**Requirement**
Search the records below for the string "part", and report each line that contains it.

*** Data for processing ***

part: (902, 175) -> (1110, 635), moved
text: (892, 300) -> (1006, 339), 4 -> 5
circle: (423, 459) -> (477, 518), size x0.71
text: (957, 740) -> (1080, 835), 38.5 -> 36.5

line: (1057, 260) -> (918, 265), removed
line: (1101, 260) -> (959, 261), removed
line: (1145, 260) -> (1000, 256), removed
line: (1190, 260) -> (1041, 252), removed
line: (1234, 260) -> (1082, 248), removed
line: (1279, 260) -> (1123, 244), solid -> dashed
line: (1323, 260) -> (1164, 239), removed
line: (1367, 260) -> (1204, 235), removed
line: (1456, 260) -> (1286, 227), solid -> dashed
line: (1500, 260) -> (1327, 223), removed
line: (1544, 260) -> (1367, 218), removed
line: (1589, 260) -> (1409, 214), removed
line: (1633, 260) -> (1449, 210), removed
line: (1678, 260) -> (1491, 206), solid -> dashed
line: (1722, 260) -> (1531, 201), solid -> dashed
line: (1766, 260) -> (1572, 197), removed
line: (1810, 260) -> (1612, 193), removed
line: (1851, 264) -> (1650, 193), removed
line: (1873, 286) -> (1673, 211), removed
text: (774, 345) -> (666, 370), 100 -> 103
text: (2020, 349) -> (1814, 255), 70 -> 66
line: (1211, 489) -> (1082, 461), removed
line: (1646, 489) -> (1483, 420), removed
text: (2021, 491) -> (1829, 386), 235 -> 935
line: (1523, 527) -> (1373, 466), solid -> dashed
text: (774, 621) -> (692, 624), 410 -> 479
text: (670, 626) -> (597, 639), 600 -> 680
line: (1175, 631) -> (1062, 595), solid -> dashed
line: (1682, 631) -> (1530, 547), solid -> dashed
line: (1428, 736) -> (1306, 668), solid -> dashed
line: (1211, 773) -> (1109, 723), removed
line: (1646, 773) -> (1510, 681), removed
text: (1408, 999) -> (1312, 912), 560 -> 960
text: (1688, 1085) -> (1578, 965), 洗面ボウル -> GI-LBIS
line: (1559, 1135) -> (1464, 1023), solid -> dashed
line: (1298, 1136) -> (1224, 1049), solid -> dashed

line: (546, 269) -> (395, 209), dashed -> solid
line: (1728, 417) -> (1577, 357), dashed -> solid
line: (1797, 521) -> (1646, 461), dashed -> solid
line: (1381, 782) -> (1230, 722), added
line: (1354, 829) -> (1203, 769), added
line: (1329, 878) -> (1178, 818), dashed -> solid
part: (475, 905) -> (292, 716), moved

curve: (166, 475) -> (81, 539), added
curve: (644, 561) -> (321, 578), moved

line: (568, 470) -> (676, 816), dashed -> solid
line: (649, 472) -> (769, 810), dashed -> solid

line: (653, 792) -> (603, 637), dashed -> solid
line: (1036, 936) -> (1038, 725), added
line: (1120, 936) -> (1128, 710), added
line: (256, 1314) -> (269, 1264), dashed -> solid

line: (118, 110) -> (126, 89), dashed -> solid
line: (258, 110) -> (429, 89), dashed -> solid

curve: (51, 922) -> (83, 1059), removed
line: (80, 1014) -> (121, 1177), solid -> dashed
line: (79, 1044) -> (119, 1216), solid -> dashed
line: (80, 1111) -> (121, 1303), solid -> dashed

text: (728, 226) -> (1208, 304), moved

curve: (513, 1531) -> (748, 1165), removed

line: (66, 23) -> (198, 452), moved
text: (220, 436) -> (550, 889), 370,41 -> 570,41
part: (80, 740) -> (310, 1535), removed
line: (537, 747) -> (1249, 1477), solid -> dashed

*** End of Data for processing ***

**Answer section**
part: (902, 175) -> (1110, 635), moved
part: (475, 905) -> (292, 716), moved
part: (80, 740) -> (310, 1535), removed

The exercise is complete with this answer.